>>>>
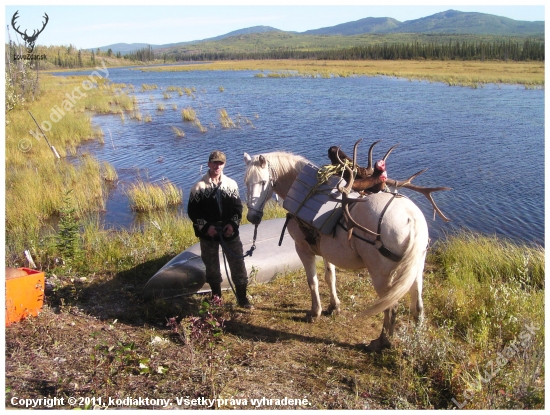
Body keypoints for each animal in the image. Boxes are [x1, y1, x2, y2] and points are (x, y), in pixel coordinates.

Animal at [246, 151, 432, 352]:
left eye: (263, 182)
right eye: (246, 182)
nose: (252, 217)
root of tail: (411, 218)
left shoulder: (302, 249)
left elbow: (312, 281)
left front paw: (315, 312)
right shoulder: (327, 251)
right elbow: (330, 277)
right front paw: (334, 307)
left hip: (382, 276)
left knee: (391, 306)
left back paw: (381, 342)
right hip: (416, 268)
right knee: (417, 306)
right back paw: (416, 341)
<<<<
What to produce =>
All records above must be copied exactly, though the pictures they hold are to be left out.

Answer section =>
Body keypoints for each animal in the image. Boxes are [x1, y1, x2, y2] and points are (x, y), in pixel coordinates.

Animal at [246, 151, 432, 352]:
left eye: (263, 182)
right eye: (246, 182)
nose: (252, 217)
root of tail: (411, 218)
left shoulder: (302, 249)
left elbow: (312, 281)
left front paw: (315, 312)
right shoulder: (327, 251)
right elbow: (330, 277)
right front paw: (334, 307)
left hip: (382, 276)
left knee: (391, 306)
left back paw: (381, 342)
right hip: (416, 268)
right knee: (417, 306)
right back paw: (416, 341)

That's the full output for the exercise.